Every output goes through four independent evaluators before reaching the operator:
- Layer 1 — Schema. Deterministic schema validation. The output must conform to the typed shape. No LLM judge involved.

- Layer 2 — Brand voice. A fast model judges whether the prose conforms to your brand voice. Forbidden terms, required register, tone consistency.

- Layer 3 — Content quality. A larger model rates content quality against a calibrated rubric: practical value, factual plausibility, structural integrity.

- Layer 4 — Human spot-check. A sample of outputs reaches an operator for direct review. The sample rate is tier-conditional.

Every layer can produce a regression signal independent of the others. Goldsets per agent track quality over time. A prompt change that improves Layer 3 but drops Layer 2 is visible immediately.

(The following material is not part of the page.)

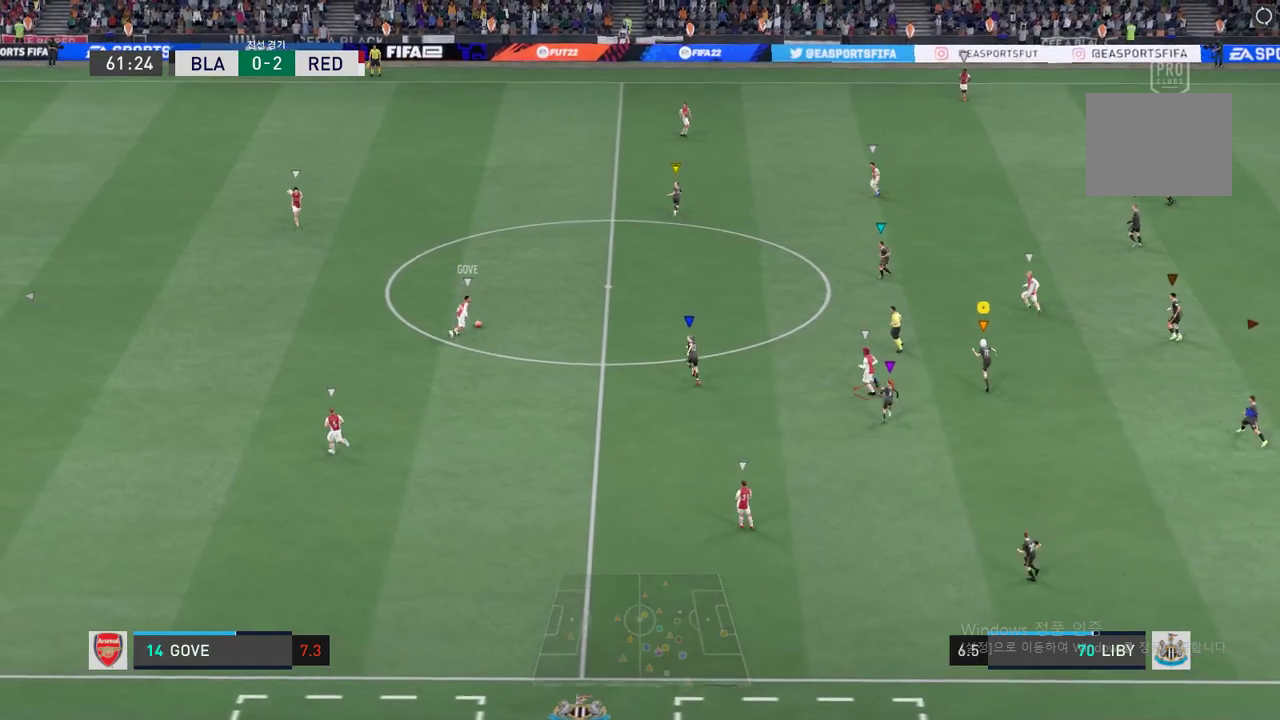
{"buttons": ["R2"], "left_stick": "up", "events": []}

3. Tier-conditional autonomy

Autonomy is not binary. The system supports four tiers:
- T1 — Aunomo-managed. The operator reads outputs.

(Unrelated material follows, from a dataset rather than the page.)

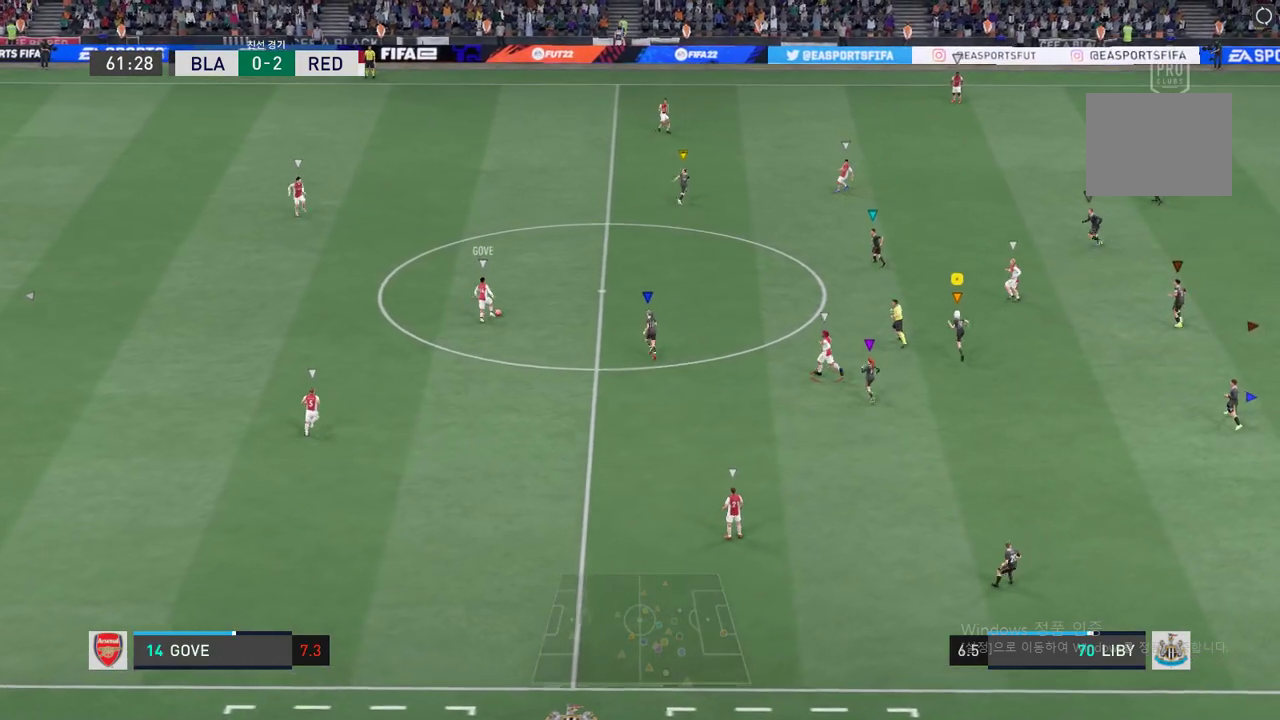
{"buttons": ["R2"], "left_stick": "up", "events": []}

- T2 — Active Guidance. The operator approves every proposed action.

- T3 — Autonomous Optimization. Routine proposals auto-approve per configured rules; high-impact proposals require operator approval.

- T4 — Embedded. The operator delegates approval authority within bounded policies. Aunomo agents operate under that delegation.

The tier is enforced at write-time by the kernel, not at read-time by the UI. The operator inbox surfaces only proposals their tier requires them to address. Auto-decisioned proposals still write to the audit log with the rule that fired.

4. EU data residency, not just EU servers

Aunomo's LLM calls will route through Google Vertex AI in europe, Anthropic via their EU data plane, and Aunomo-operated infrastructure in EU regions. PrivacyGuard middleware applies before every LLM call — sensitive patterns (names, IBANs, German tax IDs, DATEV Beraternummer, Mandantennummer, Personalnummer) get redacted before crossing any model boundary.
For customers requiring stronger guarantees, the embedded deployment option runs the entire instance on the customer's own infrastructure. Outbound-only tunnel for operational connectivity. No customer data leaves customer infrastructure.

5. The audit log is the source of truth

Every state-changing operation writes to an append-only audit log. Every integration call, every config change, every credential issuance, every operator decision. The audit log is queryable by the customer (per-tenant view) and by Aunomo operators (tenant-scoped). Querying the audit log is itself an audit event.
Tier T3+ customers see this surface directly. Their compliance team can answer "what ran on our data last Tuesday" with one query.

What this composes into

An agentic system that customers can operate, audit, and trust. The architecture isn't novel as patterns — narrow agents, eval frameworks, audit logs are established discipline. The discipline is in not skipping any of them. Each individual pattern has cost; together they make the difference between a coding-agent demo and a system you can run a business on.
The substrate compounds. Each new narrow agent inherits the kernel — the eval framework, the audit log, the PrivacyGuard middleware, the integration patterns, the tier-conditional autonomy. The first agent costs three days of focused work to ship. The tenth agent costs less because the substrate already exists. The hundredth agent, in a customer's fleet, is integration work on a proven foundation.
This is the architecture solopreneurs, tiny teams, and growing SMEs can run their operations on without giving up auditability, data sovereignty, or operator control.